• [Things to do]
a. In the passage about Alex and Maggie, what is Alex so desperate to have that he can't be cool in the morning?
b. Decide whether each statement agrees with the passage about Alex and Maggie, and quote the words that settle it: (i) Alex was raised the way Maggie was raised. (ii) Things go badly after a night of sleep and dreaming. (iii) Alex and Maggie spend only part of that night together.
c. Output the passage about Alex and Maggie between "I’ve been thinking" and "those informal rituals?", inclusive.

• [Document text]
Also, their relationship would’ve done awesome things if he was raised the way Maggie was raised; he could’ve been cool in the morning. He would’ve snuck out and wouldn’t have texted her for like four days, but they would’ve passed each other in the marketplace and he would’ve been like hey, I can’t stop thinking about you, and she would’ve blushed and loved that. But Alex is so desperate to have that safety net and comfort zone that he can’t do that. I think the realities we create with others have a lot to do with how we’re raised.  I think the co-realities are a lot about how you were raised. Their realities are so far away from each other, even though in those moments they spend together, they’re so on the same page, so spiritually aligned. I love that they’re together the whole time that night, and that’s why it’s going so well. But as soon as there’s a night of sleep and dreaming, everything goes to shit because they process things so differently.

I’ve been thinking about how the rituals or traditions you have with people can bolster that feeling of shared reality, or of a home. Those things can tether you, make you feel sort of solid. Do you have any of those informal rituals?

• [The data]
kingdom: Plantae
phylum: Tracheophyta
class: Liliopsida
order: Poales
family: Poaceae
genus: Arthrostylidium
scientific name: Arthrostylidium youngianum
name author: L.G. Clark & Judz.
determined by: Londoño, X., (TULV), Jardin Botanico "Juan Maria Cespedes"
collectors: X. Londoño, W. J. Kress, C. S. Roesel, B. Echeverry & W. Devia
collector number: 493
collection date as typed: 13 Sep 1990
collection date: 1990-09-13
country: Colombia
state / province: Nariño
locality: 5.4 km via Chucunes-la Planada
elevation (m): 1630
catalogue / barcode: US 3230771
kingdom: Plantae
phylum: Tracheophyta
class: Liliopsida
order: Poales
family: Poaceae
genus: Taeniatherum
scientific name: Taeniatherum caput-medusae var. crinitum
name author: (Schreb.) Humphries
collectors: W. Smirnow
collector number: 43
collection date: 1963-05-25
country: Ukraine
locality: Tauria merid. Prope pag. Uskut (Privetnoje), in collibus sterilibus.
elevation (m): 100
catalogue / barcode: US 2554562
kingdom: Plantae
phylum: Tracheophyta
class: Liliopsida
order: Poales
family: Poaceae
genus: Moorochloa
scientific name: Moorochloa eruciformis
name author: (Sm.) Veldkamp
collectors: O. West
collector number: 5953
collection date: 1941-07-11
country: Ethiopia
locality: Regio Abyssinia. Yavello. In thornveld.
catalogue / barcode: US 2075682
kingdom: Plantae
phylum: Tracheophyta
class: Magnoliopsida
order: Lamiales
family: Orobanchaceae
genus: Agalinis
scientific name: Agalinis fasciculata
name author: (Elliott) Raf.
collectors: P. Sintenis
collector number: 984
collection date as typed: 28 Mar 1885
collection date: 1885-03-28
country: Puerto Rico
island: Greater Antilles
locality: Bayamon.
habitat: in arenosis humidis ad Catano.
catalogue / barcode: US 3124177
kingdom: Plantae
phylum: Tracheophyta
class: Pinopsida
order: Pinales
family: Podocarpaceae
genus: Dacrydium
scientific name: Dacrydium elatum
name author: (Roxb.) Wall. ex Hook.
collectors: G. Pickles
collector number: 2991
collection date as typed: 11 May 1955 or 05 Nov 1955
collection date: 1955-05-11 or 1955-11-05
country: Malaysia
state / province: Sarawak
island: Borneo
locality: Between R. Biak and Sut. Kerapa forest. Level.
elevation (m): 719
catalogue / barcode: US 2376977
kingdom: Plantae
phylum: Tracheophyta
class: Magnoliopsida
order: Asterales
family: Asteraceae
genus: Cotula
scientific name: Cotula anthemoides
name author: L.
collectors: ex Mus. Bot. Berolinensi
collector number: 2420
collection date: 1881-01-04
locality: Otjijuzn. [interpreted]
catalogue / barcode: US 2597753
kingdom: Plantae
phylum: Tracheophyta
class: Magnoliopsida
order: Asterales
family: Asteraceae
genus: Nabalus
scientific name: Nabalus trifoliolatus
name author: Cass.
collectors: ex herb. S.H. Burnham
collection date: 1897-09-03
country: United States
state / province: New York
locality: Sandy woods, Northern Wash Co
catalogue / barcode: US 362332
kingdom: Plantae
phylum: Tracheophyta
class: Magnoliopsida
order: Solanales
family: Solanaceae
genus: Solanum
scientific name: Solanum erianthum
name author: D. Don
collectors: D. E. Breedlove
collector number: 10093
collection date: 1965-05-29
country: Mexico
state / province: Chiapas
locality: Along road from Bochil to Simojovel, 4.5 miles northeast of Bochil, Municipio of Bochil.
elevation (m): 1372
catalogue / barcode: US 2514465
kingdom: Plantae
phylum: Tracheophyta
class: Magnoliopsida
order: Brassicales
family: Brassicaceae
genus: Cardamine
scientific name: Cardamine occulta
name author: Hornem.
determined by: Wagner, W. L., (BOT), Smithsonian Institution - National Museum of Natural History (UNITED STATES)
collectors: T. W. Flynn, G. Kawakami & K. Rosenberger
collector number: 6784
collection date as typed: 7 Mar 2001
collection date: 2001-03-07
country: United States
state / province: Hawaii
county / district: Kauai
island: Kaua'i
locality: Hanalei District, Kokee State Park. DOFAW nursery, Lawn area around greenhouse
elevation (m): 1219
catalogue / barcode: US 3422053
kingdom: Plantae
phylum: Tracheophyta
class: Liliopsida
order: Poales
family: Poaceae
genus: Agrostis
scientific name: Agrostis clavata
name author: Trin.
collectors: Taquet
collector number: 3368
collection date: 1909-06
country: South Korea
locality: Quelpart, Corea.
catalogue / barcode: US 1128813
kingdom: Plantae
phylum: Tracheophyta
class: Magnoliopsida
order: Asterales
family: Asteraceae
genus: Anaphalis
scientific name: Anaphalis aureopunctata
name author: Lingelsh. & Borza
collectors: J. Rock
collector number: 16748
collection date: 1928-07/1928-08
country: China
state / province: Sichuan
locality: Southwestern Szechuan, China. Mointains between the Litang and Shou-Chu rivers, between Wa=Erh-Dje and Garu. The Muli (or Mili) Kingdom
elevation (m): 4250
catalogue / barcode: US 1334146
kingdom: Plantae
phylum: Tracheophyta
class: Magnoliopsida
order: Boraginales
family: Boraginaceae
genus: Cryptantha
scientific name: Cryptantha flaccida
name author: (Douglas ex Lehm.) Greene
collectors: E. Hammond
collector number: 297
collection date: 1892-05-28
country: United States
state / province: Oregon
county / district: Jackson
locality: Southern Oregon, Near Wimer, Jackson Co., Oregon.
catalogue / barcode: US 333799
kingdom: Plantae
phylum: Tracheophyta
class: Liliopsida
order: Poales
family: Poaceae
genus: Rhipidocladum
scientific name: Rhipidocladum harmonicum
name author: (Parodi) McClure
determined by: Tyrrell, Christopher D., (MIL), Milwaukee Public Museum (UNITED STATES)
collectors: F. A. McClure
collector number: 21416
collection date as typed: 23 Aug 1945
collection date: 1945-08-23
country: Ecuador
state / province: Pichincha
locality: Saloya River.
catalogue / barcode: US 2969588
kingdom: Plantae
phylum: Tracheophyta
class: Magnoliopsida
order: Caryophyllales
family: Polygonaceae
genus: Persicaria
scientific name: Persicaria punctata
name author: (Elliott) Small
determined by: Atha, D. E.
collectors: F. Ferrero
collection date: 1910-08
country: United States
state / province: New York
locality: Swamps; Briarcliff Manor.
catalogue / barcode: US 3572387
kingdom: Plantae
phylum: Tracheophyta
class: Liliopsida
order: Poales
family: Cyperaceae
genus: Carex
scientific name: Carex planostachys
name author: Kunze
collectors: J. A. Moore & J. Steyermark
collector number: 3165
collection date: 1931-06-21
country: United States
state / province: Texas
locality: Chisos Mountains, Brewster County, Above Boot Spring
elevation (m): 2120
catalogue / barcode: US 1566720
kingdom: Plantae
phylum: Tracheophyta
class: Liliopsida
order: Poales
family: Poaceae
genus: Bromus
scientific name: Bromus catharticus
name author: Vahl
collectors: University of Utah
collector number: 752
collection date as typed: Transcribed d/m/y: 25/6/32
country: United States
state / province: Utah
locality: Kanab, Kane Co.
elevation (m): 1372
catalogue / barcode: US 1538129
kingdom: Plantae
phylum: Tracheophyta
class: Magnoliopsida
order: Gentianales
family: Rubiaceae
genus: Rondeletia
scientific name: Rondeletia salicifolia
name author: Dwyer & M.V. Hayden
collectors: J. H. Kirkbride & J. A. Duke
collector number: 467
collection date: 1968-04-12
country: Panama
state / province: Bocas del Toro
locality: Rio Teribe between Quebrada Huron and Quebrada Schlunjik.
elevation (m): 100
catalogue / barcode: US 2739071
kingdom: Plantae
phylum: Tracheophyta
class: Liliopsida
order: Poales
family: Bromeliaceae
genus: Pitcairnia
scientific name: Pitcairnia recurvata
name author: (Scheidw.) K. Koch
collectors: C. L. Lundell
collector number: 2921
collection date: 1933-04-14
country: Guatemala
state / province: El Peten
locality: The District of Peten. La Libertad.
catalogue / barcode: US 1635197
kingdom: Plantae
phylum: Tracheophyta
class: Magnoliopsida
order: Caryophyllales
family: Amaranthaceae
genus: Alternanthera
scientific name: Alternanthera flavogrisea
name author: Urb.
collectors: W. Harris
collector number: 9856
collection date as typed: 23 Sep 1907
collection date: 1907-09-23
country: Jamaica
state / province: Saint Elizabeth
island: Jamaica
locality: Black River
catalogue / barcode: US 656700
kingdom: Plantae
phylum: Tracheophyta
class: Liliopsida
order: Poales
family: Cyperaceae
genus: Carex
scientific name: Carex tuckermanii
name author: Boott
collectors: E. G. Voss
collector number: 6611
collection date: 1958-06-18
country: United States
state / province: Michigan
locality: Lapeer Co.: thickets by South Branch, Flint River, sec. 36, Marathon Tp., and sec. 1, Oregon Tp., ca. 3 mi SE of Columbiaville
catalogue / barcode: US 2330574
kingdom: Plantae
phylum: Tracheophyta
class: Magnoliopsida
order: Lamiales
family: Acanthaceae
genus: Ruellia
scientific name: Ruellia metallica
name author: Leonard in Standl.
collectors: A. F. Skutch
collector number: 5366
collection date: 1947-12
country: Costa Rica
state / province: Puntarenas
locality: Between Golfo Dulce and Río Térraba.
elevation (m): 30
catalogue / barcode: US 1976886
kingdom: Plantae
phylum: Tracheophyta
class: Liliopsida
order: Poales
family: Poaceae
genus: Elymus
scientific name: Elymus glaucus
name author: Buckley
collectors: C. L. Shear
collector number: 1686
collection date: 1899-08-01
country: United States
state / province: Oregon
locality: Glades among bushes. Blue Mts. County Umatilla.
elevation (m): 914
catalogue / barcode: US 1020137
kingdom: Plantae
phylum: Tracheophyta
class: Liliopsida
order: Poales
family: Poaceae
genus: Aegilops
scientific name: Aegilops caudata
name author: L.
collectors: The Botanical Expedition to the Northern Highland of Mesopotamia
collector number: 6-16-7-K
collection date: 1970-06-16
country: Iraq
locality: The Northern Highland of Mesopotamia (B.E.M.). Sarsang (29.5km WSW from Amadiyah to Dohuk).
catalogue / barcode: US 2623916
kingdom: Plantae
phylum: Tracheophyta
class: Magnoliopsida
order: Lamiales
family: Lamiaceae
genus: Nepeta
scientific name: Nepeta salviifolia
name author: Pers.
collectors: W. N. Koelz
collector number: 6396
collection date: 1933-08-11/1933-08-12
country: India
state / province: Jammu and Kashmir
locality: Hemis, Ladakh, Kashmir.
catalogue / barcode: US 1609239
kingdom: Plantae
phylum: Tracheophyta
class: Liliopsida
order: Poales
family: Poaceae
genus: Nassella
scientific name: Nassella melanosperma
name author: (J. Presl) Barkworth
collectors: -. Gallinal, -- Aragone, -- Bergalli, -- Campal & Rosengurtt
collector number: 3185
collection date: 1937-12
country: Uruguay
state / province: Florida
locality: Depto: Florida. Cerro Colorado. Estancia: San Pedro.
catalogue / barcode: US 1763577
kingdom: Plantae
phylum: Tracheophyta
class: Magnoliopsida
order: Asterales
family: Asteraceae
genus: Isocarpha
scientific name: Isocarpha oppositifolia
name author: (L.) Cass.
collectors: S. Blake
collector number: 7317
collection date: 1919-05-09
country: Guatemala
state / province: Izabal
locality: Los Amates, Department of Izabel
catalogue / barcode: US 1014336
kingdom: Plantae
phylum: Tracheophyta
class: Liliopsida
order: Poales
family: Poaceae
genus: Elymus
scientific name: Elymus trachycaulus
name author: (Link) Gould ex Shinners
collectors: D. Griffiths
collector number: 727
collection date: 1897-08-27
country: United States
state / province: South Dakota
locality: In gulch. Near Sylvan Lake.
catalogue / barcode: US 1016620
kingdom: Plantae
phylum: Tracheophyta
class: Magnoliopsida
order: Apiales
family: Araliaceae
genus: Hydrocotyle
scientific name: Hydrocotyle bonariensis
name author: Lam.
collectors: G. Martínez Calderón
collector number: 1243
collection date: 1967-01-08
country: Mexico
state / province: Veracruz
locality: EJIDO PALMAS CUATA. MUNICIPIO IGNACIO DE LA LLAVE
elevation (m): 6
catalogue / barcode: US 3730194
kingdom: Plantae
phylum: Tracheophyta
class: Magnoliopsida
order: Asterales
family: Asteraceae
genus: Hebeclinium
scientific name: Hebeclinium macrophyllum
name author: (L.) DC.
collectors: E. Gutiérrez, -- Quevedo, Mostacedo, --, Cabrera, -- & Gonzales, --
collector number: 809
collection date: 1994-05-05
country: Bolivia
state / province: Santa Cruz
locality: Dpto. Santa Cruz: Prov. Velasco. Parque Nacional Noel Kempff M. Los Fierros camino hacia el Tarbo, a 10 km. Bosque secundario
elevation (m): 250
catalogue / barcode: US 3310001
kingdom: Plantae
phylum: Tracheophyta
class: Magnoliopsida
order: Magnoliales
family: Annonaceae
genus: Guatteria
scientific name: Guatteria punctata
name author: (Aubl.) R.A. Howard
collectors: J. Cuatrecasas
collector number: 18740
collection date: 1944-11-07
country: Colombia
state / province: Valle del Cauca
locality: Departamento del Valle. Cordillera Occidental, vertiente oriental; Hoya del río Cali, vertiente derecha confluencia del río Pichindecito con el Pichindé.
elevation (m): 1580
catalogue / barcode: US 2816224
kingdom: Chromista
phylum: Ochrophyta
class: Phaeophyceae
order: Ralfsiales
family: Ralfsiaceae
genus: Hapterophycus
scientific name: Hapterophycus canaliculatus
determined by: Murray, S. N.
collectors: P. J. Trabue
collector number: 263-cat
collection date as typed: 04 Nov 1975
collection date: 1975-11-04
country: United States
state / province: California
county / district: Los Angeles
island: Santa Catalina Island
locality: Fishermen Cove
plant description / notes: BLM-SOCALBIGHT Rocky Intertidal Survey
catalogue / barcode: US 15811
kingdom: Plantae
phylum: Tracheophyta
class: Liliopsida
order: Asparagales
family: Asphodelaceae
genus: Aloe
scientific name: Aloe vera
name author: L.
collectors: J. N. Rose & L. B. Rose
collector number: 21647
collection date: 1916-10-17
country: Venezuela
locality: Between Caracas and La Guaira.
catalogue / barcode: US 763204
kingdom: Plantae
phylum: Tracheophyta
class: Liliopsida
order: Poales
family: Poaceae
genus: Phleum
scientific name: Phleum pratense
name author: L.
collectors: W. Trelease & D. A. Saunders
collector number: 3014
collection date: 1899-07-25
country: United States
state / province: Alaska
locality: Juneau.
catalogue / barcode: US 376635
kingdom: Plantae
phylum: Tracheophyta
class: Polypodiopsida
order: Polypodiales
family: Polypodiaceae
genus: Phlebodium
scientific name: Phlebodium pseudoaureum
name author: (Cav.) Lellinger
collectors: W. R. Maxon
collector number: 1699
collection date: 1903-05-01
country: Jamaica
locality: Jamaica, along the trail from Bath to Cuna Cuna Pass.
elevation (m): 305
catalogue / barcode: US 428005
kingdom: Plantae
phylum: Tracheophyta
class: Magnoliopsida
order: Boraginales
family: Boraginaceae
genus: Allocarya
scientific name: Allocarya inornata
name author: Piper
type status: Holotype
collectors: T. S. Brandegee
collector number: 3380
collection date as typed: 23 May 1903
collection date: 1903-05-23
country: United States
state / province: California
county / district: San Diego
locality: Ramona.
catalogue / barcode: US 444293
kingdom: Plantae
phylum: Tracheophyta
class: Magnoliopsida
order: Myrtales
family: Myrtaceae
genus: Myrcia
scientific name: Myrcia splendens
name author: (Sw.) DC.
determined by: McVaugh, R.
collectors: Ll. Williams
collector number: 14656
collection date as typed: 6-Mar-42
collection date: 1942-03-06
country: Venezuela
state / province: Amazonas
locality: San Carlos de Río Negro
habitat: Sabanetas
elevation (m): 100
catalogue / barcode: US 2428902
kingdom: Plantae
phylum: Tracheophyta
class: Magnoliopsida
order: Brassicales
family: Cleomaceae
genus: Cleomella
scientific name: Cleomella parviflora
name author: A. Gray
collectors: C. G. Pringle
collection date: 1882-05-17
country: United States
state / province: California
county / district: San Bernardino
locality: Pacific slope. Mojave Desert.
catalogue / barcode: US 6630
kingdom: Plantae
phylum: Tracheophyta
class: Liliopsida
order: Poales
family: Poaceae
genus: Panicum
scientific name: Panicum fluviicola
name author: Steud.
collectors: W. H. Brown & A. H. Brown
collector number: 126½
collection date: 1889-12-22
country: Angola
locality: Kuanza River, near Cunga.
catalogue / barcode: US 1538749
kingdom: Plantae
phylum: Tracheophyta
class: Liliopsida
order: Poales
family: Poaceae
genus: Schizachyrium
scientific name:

• [Answers]
a. That safety net and comfort zone.

b.
(i) No: "if he was raised the way Maggie was raised"
(ii) Yes: "as soon as there’s a night of sleep and dreaming, everything goes to shit"
(iii) No: "they’re together the whole time that night"

c.
I’ve been thinking about how the rituals or traditions you have with people can bolster that feeling of shared reality, or of a home. Those things can tether you, make you feel sort of solid. Do you have any of those informal rituals?